■ **AVAILABLE DATA**:
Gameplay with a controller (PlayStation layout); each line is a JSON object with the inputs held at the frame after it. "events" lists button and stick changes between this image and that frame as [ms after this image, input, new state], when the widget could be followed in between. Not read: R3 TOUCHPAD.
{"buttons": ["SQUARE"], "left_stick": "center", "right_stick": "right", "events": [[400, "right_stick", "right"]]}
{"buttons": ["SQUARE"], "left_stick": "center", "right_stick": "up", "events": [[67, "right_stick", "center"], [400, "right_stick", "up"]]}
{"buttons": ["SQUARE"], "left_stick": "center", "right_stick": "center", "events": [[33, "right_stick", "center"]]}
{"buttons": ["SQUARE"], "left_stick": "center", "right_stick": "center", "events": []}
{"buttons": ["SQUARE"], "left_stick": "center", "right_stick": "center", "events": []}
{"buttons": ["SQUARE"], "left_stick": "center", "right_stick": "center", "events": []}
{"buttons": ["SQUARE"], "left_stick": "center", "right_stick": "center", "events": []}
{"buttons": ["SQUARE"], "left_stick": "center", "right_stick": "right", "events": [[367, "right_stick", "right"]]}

■ **EXERCISE INSTRUCTIONS**: Would you output every line of the listing exactly as given?

■ **WRITTEN RESPONSE**:
Gameplay with a controller (PlayStation layout); each line is a JSON object with the inputs held at the frame after it. "events" lists button and stick changes between this image and that frame as [ms after this image, input, new state], when the widget could be followed in between. Not read: R3 TOUCHPAD.
{"buttons": ["SQUARE"], "left_stick": "center", "right_stick": "right", "events": [[400, "right_stick", "right"]]}
{"buttons": ["SQUARE"], "left_stick": "center", "right_stick": "up", "events": [[67, "right_stick", "center"], [400, "right_stick", "up"]]}
{"buttons": ["SQUARE"], "left_stick": "center", "right_stick": "center", "events": [[33, "right_stick", "center"]]}
{"buttons": ["SQUARE"], "left_stick": "center", "right_stick": "center", "events": []}
{"buttons": ["SQUARE"], "left_stick": "center", "right_stick": "center", "events": []}
{"buttons": ["SQUARE"], "left_stick": "center", "right_stick": "center", "events": []}
{"buttons": ["SQUARE"], "left_stick": "center", "right_stick": "center", "events": []}
{"buttons": ["SQUARE"], "left_stick": "center", "right_stick": "right", "events": [[367, "right_stick", "right"]]}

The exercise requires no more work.